As such, I don’t feel that I need to personally “know” Lyle Berman to unequivocally state that he has been the true quiet giant of the gaming industry and has contributed mightily to what is good about our business. He taught us customer focus when we didn’t much have one. He has trusted, empowered and supremely valued his employees before that notion became popular. He has embraced the communities in which he has done business. He has been far ahead of the marketing curve, understanding how product, promotion and pricing are linked, and that it is indeed wise to focus your marketing dollars on the customers who spend their gaming dollars with you.
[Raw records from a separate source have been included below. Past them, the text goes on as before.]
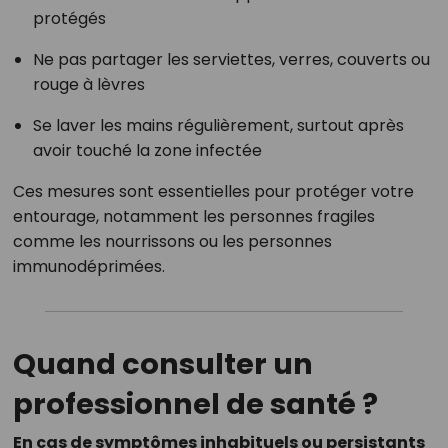
protégés
Ne pas partager les serviettes, verres, couverts ou
rouge à lèvres
Se laver les mains régulièrement, surtout après
avoir touché la zone infectée
Ces mesures sont essentielles pour protéger votre
entourage, notamment les personnes fragiles
comme les nourrissons ou les personnes
immunodéprimées.
Quand consulter un
professionnel de santé ?
En cas de symptômes inhabituels ou persistants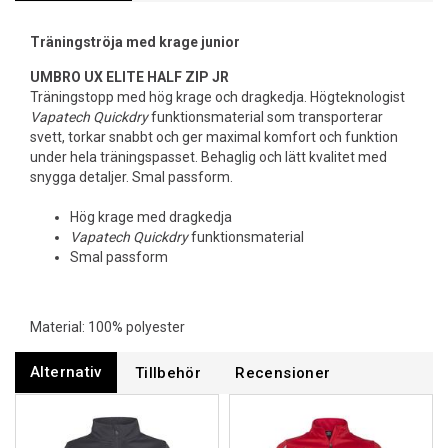
Träningströja med krage junior
UMBRO UX ELITE HALF ZIP JR
Träningstopp med hög krage och dragkedja. Högteknologist
Vapatech Quickdry
funktionsmaterial som transporterar
svett, torkar snabbt och ger maximal komfort och funktion
under hela träningspasset. Behaglig och lätt kvalitet med
snygga detaljer. Smal passform.
Hög krage med dragkedja
Vapatech Quickdry
funktionsmaterial
Smal passform
Material: 100% polyester
Alternativ
Tillbehör
Recensioner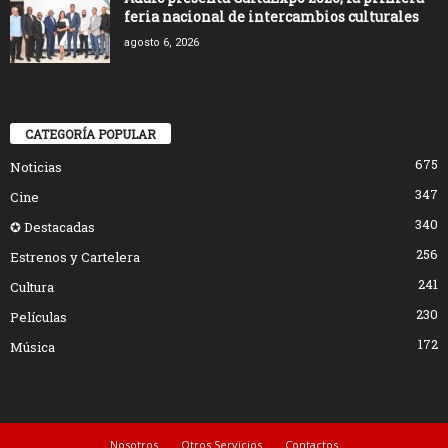
feria nacional de intercambios culturales
agosto 6, 2026
CATEGORÍA POPULAR
675
Noticias
347
Cine
340
✪ Destacadas
256
Estrenos y Cartelera
241
Cultura
230
Películas
172
Música
Nosotros
Otros Servicios
Contactos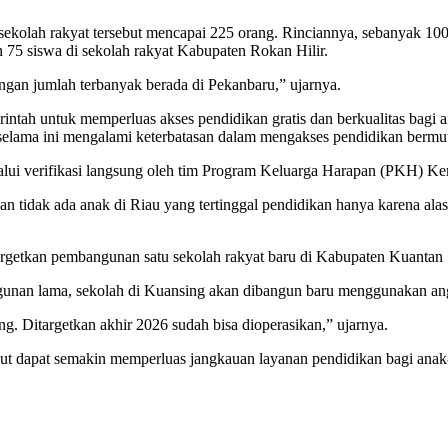
a sekolah rakyat tersebut mencapai 225 orang. Rinciannya, sebanyak 10
n 75 siswa di sekolah rakyat Kabupaten Rokan Hilir.
engan jumlah terbanyak berada di Pekanbaru,” ujarnya.
ntah untuk memperluas akses pendidikan gratis dan berkualitas bagi 
selama ini mengalami keterbatasan dalam mengakses pendidikan bermu
elalui verifikasi langsung oleh tim Program Keluarga Harapan (PKH) Ke
 tidak ada anak di Riau yang tertinggal pendidikan hanya karena ala
enargetkan pembangunan satu sekolah rakyat baru di Kabupaten Kuantan
unan lama, sekolah di Kuansing akan dibangun baru menggunakan an
g. Ditargetkan akhir 2026 sudah bisa dioperasikan,” ujarnya.
ut dapat semakin memperluas jangkauan layanan pendidikan bagi anak-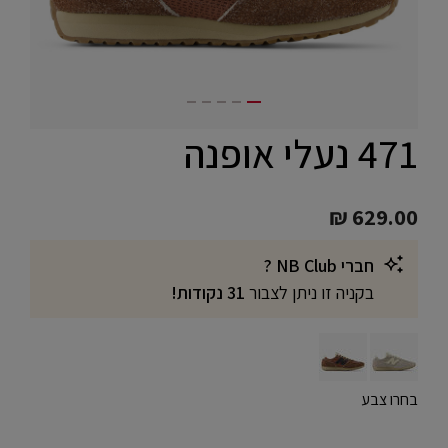
471 נעלי אופנה
₪ 629.00
חברי NB Club ?
בקניה זו ניתן לצבור
31 נקודות!
בחרו צבע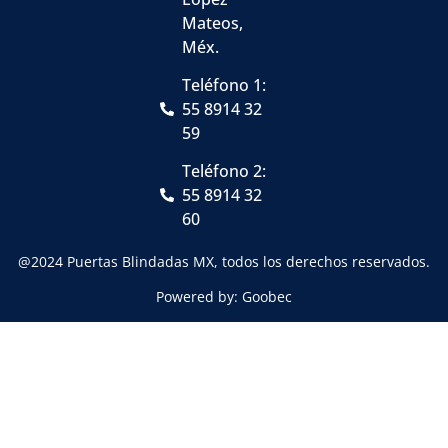
Mateos,
Méx.
Teléfono 1:
55 8914 32
59
Teléfono 2:
55 8914 32
60
@2024 Puertas Blindadas MX, todos los derechos reservados.
Powered by: Goobec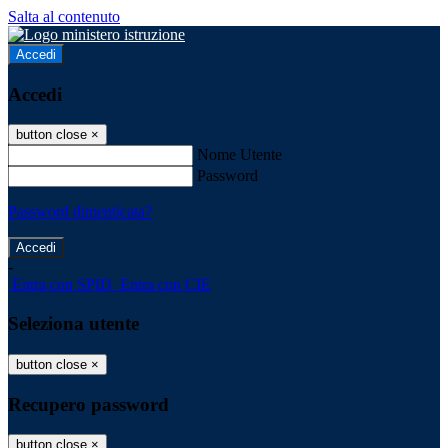
Salta al contenuto
Accedi
Accedi
button close
×
Nome Utente
Password
Password dimenticata?
-
Entra con SPID
Entra con CIE
Seleziona utente
button close
×
Recupero password
button close
×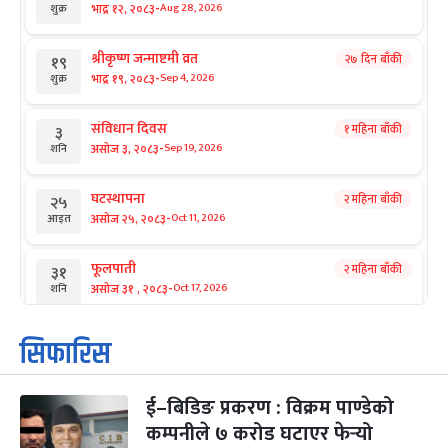
-
भाद्र १२, २०८३
Aug 28, 2026
शुक्र
श्रीकृष्ण जन्माष्टमी व्रत
२७ दिन बाँकी
१९
-
भाद्र १९, २०८३
Sep 4, 2026
शुक्र
संविधान दिवस
१ महिना बाँकी
३
-
असोज ३, २०८३
Sep 19, 2026
शनि
घटस्थापना
२ महिना बाँकी
२५
-
असोज २५, २०८३
Oct 11, 2026
आइत
फूलपाती
२ महिना बाँकी
३१
-
असोज ३१ , २०८३
Oct 17, 2026
शनि
कार्तिक सङ्क्रान्ति
२ महिना बाँकी
१
सिफारिस
-
कार्तिक १, २०८३
Oct 18, 2026
आइत
ई–बिडिङ प्रकरण : विक्रम पाण्डेको
महानवमी
२ महिना बाँकी
३
-
कम्पनीले ७ करोड घटाएर फेर्‍यो
कार्तिक ३, २०८३
Oct 20, 2026
मंगल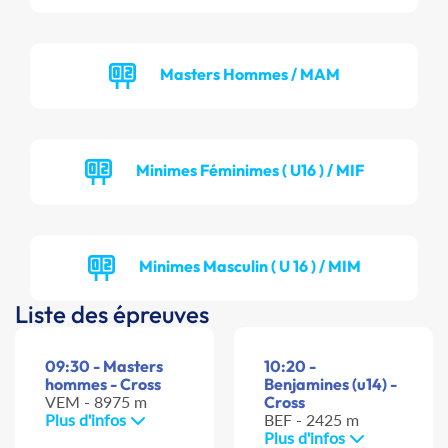
Masters Hommes / MAM
Minimes Féminimes ( U16 ) / MIF
Minimes Masculin ( U 16 ) / MIM
Liste des épreuves
09:30 - Masters
10:20 -
hommes - Cross
Benjamines (u14) -
VEM - 8975 m
Cross
Plus d'infos
BEF - 2425 m
Plus d'infos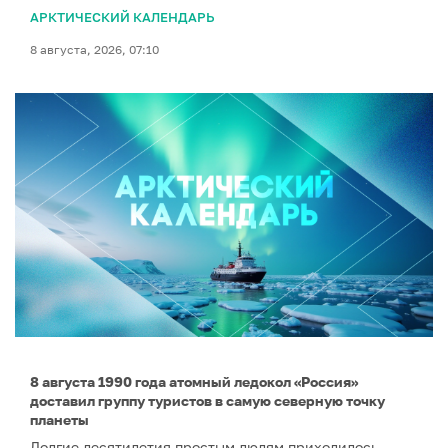
АРКТИЧЕСКИЙ КАЛЕНДАРЬ
8 августа, 2026, 07:10
8 августа 1990 года атомный ледокол «Россия»
доставил группу туристов в самую северную точку
планеты
Долгие десятилетия простым людям приходилось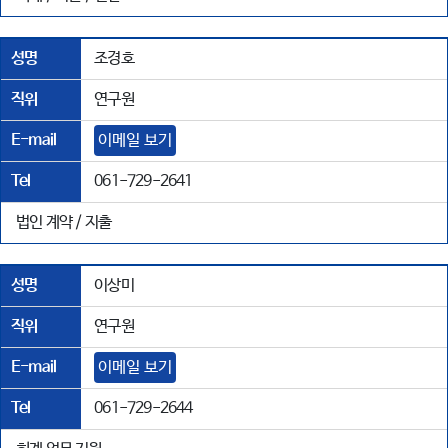
성명
조경호
직위
연구원
E-mail
이메일 보기
Tel
061-729-2641
법인 계약 / 지출
성명
이상미
직위
연구원
E-mail
이메일 보기
Tel
061-729-2644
Every gaming executive I know who has worked for Lyle Berman is a quality manager and a quality person. I don’t think that is a coincidence. I asked a few of them about him. One of them spoke about his amazing ability to admit a mistake quickly and insist that his executive team always challenge him to keep those mistakes to a minimum. Another related how he evaluated a competitor’s food product and quality - by taking his entire management team to the targeted restaurant and ordering (and sampling) everything on the menu. Another mentioned the prominent plaque in his office which speaks to “fighting hard, but when the day is done, moving the team forward”.
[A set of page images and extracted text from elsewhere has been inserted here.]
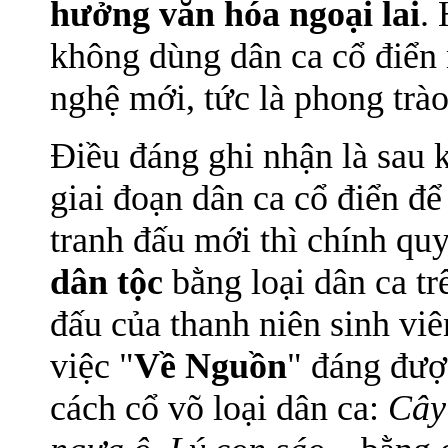
hưởng văn hóa ngoại lai
.
không dùng dân ca cổ điển 
nghệ mới, tức là phong trà
Điều đáng ghi nhận là sau 
giai đoạn dân ca cổ điển để 
tranh đấu mới thì chính qu
dân tộc
bằng loại dân ca t
đấu của thanh niên sinh vi
việc "
Về Nguồn
" đáng đượ
cách cổ võ loại dân ca:
Cây 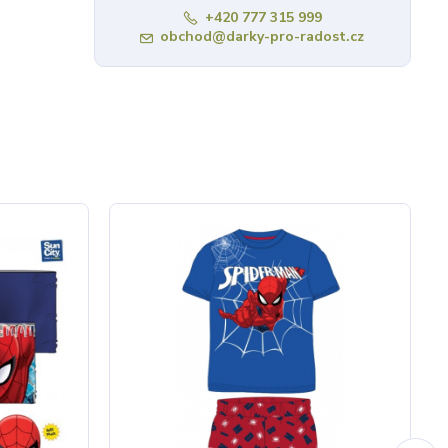
+420 777 315 999
obchod@darky-pro-radost.cz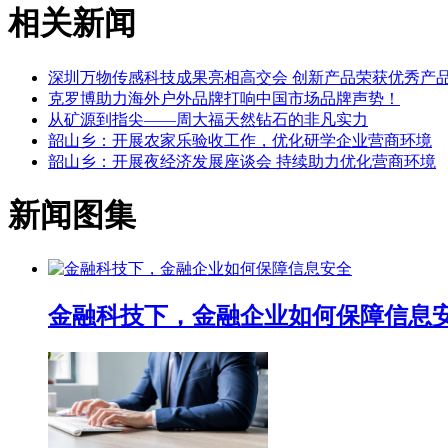
相关新闻
深圳万物传感科技成果亮相高交会 创新产品荣获优秀产
克罗博助力海外户外品牌打响中国市场品牌声势！
从矿源到指尖——周大福天然钻石的非凡实力
韶山乡：开展农家乐验收工作，优化研学企业营商环境
韶山乡：开展夜经济发展座谈会 持续助力优化营商环境
新闻图集
金融科技下，金融企业如何保障信息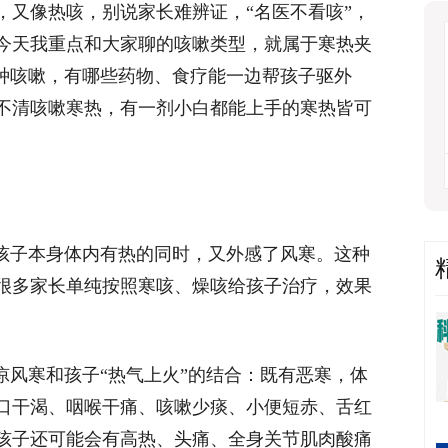
，又像热咳，别说家长难辨证，“名医不看咳”，
今天我重点和大家聊的咳嗽类型，就属于寒热夹
这种咳嗽，有哪些药物、食疗能一边帮孩子驱外
不清咳嗽寒热，有一剂小白都能上手的寒热皆可
是孩子本身体内有热的同时，又外感了风寒。这种
很多家长单纯按照寒咳、燥咳给孩子治疗，效果
凉风寒和孩子“热气上火”的结合：既有恶寒，体
口干渴、咽喉干痛、咳嗽少痰、小便短赤、舌红
孩子还可能会有高热、头痛、全身关节肌肉酸痛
I was at the grand opening of Red Hawk Casino in California last year, which is managed by Lakes Entertainment, the second successful casino management company Lyle Berman has started. Lyle was there, but you never would have known it, as the grand opening ceremonies were about the tribe and its traditions, as well as the new employees of the new casino. It was clear that Lyle understands who he really serves as the company chairman.

“I’m All In,” his excellent book about his life and career, has a section about his “Thirteen Secrets For Success In Business”. Among the nuggets of advice (“Learn before investing … Develop the discipline to bail out of a bad investment … Invest your time as well as your money” … and more ) there were also the following Berman gems:

  • Trust your intuition.
  • Reduce hassles and time-wasters in your life.
  • Have a passion for your profession.
  • Understand the roles that luck and skill play in your success.
  • Remember that vision is nothing without execution.
  • Take the road less traveled.
Clearly, Lyle “gets it”. Whether it’s understanding business, people, or just what matters most.

Lyle Berman shattered the notion that you had to be a gaming guy to be successful in the gaming industry (he came out of the leather apparel industry, for crying out loud). He quickly proved, however, that if you could provide value to customers it didn’t matter if you were selling coats or handle pulls.

While there may be some out there, I have yet to meet a gaming executive who knows Lyle Berman who doesn’t like and respect him. That’s a rare thing in our rough-and-tumble industry.

But what I admire, even envy, most about him is that he has had fun along the way, and that the way has been Lyle’s way. If he wants to play high-stakes poker he does it. Start a casino management company, he does it, twice. Buy and sell a clothing business (three times), why not? Invest in concepts that look innovative but have huge risks, hey, it’s just a bet.

I have no idea what the future holds for Lyle Berman, and I’m betting that he doesn’t know either. But whatever it is that grabs his attention, his involvement or his investment, it’s a lock (to use a gambling term) that he will go all in.

Thanks, Lyle, for bringing that style and philosophy to the gaming industry and showing us something which, given the nature of our business, we should have been doing all along.